WORK INSTRUCTION :: Only the lines from the top of the data through the line with "left back paw: (1285, 784)" should be repeated, each exactly as written.

SUPPLIED MATERIAL ::
########

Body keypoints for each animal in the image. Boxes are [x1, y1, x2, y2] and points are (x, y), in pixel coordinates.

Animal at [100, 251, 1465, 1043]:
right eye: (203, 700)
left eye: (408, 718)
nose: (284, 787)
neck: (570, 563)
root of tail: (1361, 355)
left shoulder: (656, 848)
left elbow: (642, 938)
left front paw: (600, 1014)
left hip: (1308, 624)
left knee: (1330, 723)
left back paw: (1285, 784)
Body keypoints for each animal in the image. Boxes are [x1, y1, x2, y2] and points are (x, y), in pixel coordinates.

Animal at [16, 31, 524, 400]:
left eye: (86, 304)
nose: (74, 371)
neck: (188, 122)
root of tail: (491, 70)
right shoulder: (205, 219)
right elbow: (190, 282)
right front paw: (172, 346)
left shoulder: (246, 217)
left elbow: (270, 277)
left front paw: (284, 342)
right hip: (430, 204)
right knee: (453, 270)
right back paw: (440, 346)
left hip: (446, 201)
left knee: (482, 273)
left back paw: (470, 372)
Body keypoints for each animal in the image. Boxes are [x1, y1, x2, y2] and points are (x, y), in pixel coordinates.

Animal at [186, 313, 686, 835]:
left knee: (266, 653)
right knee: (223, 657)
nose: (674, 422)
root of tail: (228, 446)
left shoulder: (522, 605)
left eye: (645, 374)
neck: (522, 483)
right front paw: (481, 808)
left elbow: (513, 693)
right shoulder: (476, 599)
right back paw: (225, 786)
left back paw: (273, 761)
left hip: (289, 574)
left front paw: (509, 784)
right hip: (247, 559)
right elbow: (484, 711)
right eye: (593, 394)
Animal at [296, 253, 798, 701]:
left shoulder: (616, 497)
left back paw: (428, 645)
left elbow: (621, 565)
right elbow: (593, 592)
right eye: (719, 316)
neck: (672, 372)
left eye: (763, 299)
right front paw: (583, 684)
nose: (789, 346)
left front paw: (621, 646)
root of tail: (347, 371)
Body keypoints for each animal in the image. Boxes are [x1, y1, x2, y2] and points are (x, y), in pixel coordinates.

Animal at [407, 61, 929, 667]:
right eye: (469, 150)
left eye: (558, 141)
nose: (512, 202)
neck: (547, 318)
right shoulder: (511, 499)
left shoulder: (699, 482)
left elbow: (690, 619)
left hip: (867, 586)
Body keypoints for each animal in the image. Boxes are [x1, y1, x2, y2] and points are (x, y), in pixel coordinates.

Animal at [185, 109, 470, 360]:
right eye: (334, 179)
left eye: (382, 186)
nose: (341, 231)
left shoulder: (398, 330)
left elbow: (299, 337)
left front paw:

########

PROBLEM SOLUTION ::
Body keypoints for each animal in the image. Boxes are [x1, y1, x2, y2] and points are (x, y), in pixel coordinates.

Animal at [100, 251, 1465, 1043]:
right eye: (203, 700)
left eye: (408, 718)
nose: (284, 787)
neck: (570, 563)
root of tail: (1361, 355)
left shoulder: (656, 848)
left elbow: (642, 938)
left front paw: (600, 1014)
left hip: (1308, 624)
left knee: (1330, 723)
left back paw: (1285, 784)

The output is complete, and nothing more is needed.